Some less savory facts about British culture is that the British are on track to be the most obese in Europe, which may or may not have something to do with their love of pubs and pub food, especially fish and chips on Fridays. The British still recognize their monarchy and many of their customs and traditions revolve around royalty.

The Monarchy

The most culturally recognized aspect of British tradition is their monarchy. When people say 'The Queen,' it's a pretty safe bet that they're referring to the Queen of England. Royalty is a significant part of British culture and the many ceremonies surrounding royalty has been a celebrated custom for over 1000 years.

The monarchy exists today mostly as a tradition. The British have a democratic government controlled by the Parliament. However, The Queen of England is one of the few people in the world who's not required to have a passport. Royal birthdays and weddings are often a widely publicized event, drawing worldwide viewers.

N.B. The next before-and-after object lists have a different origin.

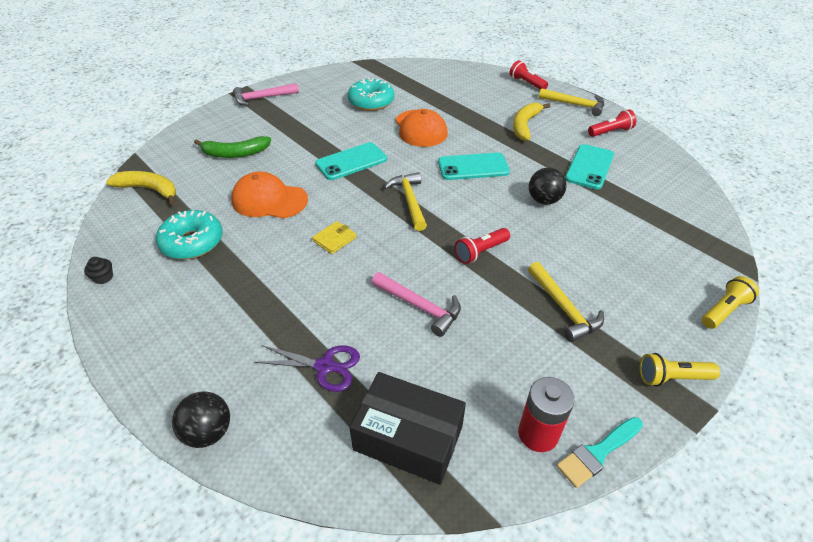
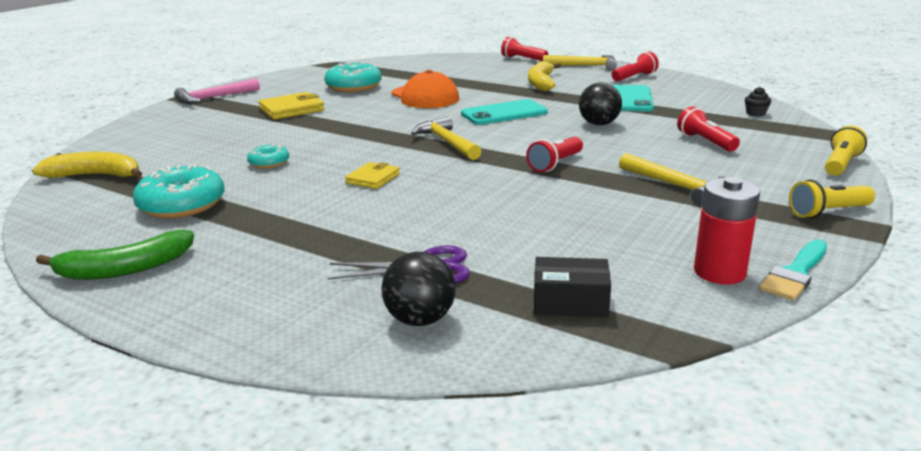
camera: 15 degrees left, 20 degrees down
black cupcake [84,257,113,284] -> black cupcake moved to [745,87,771,116]
black ball [172,391,230,448] -> black ball moved to [381,252,456,326]
green banana [194,136,271,158] -> green banana moved to [36,230,194,280]
orange cap [231,172,308,219] -> turquoise donut [247,144,289,168]
turquoise phone [315,142,387,180] -> none
black box [349,372,466,485] -> black box [534,257,611,317], size x0.59
pink hammer [372,272,461,337] -> none
none -> yellow wallet [258,92,325,120]
none -> red flashlight [677,107,740,152]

Since 1660, Buckingham Palace has held a 'Changing of the Guard' ceremony. It's a common recommendation for tourists to experience this ceremony. From January to March, the ceremony takes place every Monday, Wednesday, Friday, and Sunday from 11:00 to 11:45 a.m. Daily ceremonies commence in the summer. To the British, the 'Changing of the Guard' is also known as 'Guard Mounting.'

Social Etiquette

The British pride themselves on their social etiquette. From something as proper as tea time or even as casual as fish and chips at the local pub, politeness, manners, and general courtesy are the hallmarks of their culture. For example, standing in line, what the British call a 'queue' is taken very seriously. People are respectful of this social contract and typically don't violate it.

The British sense of humor is also significant. The British are well known for their high-brow or intellectual humor as well as their sarcasm and wit, which is often portrayed in film, television and theatre.

The Arts

Britain has celebrated a substantial representation of the arts, especially in theatre. It's a little difficult not to boast a dominance in theatre, given that Shakespeare hailed from Britain. Their celebrations of acting and theatrical performance has extended into television and film as well, which would include one of the most renowned filmmakers and 'Master of Suspense,' Alfred Hitchcock. Anyone who's ever seen a Monty Python film knows the extent of British theatrical prowess.